[Task to carry out] Retype each of the records below word for word, changing nothing.

[Input rows]
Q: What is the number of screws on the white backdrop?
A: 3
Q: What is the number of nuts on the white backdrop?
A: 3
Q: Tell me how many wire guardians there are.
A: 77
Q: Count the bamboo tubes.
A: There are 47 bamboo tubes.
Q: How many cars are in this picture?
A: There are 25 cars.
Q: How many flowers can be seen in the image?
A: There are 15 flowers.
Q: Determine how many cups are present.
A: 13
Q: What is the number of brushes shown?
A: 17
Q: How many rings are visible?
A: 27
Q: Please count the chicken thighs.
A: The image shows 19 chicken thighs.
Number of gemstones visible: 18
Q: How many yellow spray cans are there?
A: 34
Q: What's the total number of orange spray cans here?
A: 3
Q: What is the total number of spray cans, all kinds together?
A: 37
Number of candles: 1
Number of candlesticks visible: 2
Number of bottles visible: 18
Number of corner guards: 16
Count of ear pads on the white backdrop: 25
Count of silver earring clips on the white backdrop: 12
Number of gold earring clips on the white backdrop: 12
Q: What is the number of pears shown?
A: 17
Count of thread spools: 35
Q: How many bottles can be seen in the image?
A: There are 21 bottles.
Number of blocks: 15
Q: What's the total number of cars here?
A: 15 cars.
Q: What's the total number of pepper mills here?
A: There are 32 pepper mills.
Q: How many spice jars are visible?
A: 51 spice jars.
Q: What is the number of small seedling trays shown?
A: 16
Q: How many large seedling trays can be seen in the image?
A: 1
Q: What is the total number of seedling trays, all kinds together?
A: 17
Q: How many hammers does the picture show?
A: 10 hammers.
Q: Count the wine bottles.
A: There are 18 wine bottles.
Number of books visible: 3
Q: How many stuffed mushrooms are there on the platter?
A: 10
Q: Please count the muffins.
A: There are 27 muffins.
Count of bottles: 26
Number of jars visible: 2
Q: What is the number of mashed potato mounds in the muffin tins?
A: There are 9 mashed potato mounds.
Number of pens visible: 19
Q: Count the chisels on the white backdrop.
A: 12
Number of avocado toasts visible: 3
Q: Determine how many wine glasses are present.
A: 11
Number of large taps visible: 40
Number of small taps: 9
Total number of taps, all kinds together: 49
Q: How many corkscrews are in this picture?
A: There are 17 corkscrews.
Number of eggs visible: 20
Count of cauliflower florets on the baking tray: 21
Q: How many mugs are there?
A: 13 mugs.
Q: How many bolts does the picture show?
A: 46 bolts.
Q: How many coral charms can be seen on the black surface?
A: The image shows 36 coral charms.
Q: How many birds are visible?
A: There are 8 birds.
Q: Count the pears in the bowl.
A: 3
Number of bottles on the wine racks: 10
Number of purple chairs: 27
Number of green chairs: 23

[Exercise solution]
Q: What is the number of screws on the white backdrop?
A: 3
Q: What is the number of nuts on the white backdrop?
A: 3
Q: Tell me how many wire guardians there are.
A: 77
Q: Count the bamboo tubes.
A: There are 47 bamboo tubes.
Q: How many cars are in this picture?
A: There are 25 cars.
Q: How many flowers can be seen in the image?
A: There are 15 flowers.
Q: Determine how many cups are present.
A: 13
Q: What is the number of brushes shown?
A: 17
Q: How many rings are visible?
A: 27
Q: Please count the chicken thighs.
A: The image shows 19 chicken thighs.
Number of gemstones visible: 18
Q: How many yellow spray cans are there?
A: 34
Q: What's the total number of orange spray cans here?
A: 3
Q: What is the total number of spray cans, all kinds together?
A: 37
Number of candles: 1
Number of candlesticks visible: 2
Number of bottles visible: 18
Number of corner guards: 16
Count of ear pads on the white backdrop: 25
Count of silver earring clips on the white backdrop: 12
Number of gold earring clips on the white backdrop: 12
Q: What is the number of pears shown?
A: 17
Count of thread spools: 35
Q: How many bottles can be seen in the image?
A: There are 21 bottles.
Number of blocks: 15
Q: What's the total number of cars here?
A: 15 cars.
Q: What's the total number of pepper mills here?
A: There are 32 pepper mills.
Q: How many spice jars are visible?
A: 51 spice jars.
Q: What is the number of small seedling trays shown?
A: 16
Q: How many large seedling trays can be seen in the image?
A: 1
Q: What is the total number of seedling trays, all kinds together?
A: 17
Q: How many hammers does the picture show?
A: 10 hammers.
Q: Count the wine bottles.
A: There are 18 wine bottles.
Number of books visible: 3
Q: How many stuffed mushrooms are there on the platter?
A: 10
Q: Please count the muffins.
A: There are 27 muffins.
Count of bottles: 26
Number of jars visible: 2
Q: What is the number of mashed potato mounds in the muffin tins?
A: There are 9 mashed potato mounds.
Number of pens visible: 19
Q: Count the chisels on the white backdrop.
A: 12
Number of avocado toasts visible: 3
Q: Determine how many wine glasses are present.
A: 11
Number of large taps visible: 40
Number of small taps: 9
Total number of taps, all kinds together: 49
Q: How many corkscrews are in this picture?
A: There are 17 corkscrews.
Number of eggs visible: 20
Count of cauliflower florets on the baking tray: 21
Q: How many mugs are there?
A: 13 mugs.
Q: How many bolts does the picture show?
A: 46 bolts.
Q: How many coral charms can be seen on the black surface?
A: The image shows 36 coral charms.
Q: How many birds are visible?
A: There are 8 birds.
Q: Count the pears in the bowl.
A: 3
Number of bottles on the wine racks: 10
Number of purple chairs: 27
Number of green chairs: 23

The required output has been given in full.